WORK INSTRUCTIONS: Can you reproduce the records beginning at the line that has "Page size: 1241x1754." and stopping after the last record, switching "transcribe" to "copy out" and keeping everything else the same?

-------- RECORDS TO PROCESS --------

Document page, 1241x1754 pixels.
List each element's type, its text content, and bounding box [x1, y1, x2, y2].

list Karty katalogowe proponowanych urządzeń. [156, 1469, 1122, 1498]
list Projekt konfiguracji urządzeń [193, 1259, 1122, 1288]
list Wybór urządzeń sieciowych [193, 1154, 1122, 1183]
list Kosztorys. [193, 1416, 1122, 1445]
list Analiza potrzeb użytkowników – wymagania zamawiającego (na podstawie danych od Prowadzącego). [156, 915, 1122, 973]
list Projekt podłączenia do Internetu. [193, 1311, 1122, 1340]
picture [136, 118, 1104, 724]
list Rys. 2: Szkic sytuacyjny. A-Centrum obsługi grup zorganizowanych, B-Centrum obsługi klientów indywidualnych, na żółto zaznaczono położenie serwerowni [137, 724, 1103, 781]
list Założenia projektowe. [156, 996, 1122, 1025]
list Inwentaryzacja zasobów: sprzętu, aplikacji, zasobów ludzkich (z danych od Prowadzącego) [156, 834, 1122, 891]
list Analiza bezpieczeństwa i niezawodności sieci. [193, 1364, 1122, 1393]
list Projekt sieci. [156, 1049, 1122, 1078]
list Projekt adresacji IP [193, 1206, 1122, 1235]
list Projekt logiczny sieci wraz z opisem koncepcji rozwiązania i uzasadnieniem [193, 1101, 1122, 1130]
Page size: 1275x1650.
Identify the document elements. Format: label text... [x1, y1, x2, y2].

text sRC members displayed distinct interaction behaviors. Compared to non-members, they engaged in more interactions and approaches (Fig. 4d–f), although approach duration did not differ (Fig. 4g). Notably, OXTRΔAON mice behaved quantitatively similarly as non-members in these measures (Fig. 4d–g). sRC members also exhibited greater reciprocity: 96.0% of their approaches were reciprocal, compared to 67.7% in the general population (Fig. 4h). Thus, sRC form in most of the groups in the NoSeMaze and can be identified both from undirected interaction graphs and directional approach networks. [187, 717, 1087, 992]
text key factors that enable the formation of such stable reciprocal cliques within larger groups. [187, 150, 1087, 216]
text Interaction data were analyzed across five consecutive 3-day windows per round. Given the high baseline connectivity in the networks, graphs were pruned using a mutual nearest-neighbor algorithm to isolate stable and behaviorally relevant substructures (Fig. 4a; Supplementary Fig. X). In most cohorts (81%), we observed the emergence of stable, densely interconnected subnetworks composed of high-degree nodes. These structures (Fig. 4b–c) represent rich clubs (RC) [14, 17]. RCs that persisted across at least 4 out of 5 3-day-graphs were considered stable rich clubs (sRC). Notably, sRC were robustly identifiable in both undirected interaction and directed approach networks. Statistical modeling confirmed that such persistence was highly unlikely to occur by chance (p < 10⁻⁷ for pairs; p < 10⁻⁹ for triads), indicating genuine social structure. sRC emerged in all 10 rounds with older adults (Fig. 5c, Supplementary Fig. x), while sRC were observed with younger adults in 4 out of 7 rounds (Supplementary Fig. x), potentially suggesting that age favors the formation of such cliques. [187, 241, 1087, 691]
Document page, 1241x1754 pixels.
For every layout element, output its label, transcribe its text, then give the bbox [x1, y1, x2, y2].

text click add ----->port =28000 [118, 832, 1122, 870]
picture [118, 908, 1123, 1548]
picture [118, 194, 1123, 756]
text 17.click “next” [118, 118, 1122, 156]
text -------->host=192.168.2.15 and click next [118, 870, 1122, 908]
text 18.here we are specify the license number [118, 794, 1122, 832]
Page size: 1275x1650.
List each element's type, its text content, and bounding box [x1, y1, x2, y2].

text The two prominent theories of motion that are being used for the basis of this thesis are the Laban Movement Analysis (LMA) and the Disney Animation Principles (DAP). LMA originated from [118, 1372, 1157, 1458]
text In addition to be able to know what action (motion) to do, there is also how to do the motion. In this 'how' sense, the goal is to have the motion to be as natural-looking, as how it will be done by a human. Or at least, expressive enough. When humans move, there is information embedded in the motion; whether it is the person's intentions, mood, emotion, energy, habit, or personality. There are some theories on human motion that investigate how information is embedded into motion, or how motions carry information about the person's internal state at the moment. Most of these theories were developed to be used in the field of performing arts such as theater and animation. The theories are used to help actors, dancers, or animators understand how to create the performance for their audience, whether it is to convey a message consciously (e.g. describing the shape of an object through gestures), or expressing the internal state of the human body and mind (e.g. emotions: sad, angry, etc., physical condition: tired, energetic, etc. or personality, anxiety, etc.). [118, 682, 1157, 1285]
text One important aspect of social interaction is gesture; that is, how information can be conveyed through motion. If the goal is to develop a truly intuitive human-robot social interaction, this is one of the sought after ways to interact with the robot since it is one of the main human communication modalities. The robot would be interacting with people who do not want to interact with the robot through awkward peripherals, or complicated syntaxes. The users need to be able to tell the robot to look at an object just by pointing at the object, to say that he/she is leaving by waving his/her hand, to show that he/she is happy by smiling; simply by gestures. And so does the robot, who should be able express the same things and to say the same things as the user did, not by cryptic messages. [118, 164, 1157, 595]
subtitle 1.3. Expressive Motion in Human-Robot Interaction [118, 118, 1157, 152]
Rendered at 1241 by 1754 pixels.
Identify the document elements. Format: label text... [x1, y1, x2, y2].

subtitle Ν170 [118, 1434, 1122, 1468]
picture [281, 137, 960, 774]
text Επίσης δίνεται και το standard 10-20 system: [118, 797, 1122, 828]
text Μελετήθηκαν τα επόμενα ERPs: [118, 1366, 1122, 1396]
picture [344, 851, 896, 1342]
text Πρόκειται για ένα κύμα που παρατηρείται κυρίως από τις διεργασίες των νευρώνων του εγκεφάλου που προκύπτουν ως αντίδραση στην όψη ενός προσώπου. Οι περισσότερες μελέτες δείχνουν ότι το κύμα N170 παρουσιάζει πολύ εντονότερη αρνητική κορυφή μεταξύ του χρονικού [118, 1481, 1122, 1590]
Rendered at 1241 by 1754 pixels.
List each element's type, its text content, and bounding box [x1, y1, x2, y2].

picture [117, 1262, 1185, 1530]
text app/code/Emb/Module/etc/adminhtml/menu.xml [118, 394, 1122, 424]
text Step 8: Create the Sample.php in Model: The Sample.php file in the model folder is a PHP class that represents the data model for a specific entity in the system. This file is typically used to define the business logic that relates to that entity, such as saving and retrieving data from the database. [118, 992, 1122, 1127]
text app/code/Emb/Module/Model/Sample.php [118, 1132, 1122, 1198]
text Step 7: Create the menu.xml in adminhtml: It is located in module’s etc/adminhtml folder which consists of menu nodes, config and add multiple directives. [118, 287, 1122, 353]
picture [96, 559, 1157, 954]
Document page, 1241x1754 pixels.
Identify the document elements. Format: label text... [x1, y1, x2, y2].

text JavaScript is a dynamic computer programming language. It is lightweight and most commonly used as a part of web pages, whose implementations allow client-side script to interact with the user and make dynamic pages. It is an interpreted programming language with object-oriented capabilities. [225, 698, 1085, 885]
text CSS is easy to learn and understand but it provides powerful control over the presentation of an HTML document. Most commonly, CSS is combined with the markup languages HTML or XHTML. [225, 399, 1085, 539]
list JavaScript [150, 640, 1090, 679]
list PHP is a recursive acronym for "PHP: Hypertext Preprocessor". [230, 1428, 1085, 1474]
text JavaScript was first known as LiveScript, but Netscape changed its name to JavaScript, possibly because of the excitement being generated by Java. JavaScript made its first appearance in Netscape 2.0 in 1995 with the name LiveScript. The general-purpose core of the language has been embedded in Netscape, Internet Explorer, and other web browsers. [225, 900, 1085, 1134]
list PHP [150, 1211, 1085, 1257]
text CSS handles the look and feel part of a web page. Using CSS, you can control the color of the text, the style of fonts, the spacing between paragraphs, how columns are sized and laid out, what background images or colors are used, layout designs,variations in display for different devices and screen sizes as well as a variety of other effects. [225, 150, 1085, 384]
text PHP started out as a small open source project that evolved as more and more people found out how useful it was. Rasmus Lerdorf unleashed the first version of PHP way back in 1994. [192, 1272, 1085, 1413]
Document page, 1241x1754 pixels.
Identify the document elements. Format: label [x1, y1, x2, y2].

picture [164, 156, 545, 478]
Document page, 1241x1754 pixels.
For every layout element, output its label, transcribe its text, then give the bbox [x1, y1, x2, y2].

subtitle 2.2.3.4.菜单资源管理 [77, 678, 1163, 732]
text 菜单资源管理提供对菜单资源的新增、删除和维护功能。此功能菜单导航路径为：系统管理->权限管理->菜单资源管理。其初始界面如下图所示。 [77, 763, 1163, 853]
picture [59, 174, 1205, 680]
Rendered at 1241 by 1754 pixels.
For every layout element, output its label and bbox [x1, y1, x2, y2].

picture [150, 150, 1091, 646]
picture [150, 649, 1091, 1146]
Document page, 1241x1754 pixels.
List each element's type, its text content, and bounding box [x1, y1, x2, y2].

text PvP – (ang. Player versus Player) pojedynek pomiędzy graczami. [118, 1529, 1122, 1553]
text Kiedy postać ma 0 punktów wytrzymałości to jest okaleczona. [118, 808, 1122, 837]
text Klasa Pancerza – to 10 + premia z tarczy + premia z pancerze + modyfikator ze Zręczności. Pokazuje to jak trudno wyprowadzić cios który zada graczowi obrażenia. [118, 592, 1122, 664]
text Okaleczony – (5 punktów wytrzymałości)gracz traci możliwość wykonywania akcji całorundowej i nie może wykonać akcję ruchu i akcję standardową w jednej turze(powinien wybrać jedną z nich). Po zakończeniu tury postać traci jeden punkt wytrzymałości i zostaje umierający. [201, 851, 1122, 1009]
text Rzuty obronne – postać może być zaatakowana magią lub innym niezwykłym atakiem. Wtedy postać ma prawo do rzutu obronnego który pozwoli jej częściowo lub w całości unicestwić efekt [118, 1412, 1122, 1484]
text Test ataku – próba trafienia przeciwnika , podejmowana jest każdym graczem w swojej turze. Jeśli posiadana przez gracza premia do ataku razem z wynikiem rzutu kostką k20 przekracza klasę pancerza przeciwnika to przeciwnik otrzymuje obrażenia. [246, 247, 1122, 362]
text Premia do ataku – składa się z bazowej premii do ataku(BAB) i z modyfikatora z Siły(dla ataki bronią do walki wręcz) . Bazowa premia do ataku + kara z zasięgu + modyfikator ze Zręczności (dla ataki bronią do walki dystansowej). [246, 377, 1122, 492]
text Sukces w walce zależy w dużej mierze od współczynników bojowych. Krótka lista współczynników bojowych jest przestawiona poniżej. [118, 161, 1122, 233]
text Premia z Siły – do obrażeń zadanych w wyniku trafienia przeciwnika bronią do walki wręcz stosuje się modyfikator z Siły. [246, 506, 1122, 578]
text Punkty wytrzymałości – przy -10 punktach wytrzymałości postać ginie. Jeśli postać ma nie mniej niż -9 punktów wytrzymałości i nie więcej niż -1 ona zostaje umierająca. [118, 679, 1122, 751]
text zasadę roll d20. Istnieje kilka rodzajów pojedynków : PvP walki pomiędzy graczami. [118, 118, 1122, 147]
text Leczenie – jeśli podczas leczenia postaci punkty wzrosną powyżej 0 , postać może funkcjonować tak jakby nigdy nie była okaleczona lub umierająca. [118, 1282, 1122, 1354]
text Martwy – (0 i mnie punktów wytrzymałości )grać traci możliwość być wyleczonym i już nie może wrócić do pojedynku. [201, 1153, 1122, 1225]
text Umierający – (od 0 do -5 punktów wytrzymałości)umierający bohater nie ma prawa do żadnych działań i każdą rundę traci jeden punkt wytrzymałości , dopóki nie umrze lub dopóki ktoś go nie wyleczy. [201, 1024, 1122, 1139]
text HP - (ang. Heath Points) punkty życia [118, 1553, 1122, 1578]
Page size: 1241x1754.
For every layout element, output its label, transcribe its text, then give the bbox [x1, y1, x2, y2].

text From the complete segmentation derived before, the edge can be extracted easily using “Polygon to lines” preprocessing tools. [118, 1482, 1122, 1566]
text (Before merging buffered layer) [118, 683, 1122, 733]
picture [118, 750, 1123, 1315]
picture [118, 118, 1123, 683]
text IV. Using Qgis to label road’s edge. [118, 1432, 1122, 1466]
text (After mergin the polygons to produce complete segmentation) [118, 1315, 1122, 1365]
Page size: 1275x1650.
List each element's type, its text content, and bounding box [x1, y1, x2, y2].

--------

FINAL RESULT:
Page size: 1241x1754.
For every layout element, output its label, copy out its text, then give the bbox [x1, y1, x2, y2].

text From the complete segmentation derived before, the edge can be extracted easily using “Polygon to lines” preprocessing tools. [118, 1482, 1122, 1566]
text (Before merging buffered layer) [118, 683, 1122, 733]
picture [118, 750, 1123, 1315]
picture [118, 118, 1123, 683]
text IV. Using Qgis to label road’s edge. [118, 1432, 1122, 1466]
text (After mergin the polygons to produce complete segmentation) [118, 1315, 1122, 1365]
Page size: 1275x1650.
List each element's type, its text content, and bounding box [x1, y1, x2, y2].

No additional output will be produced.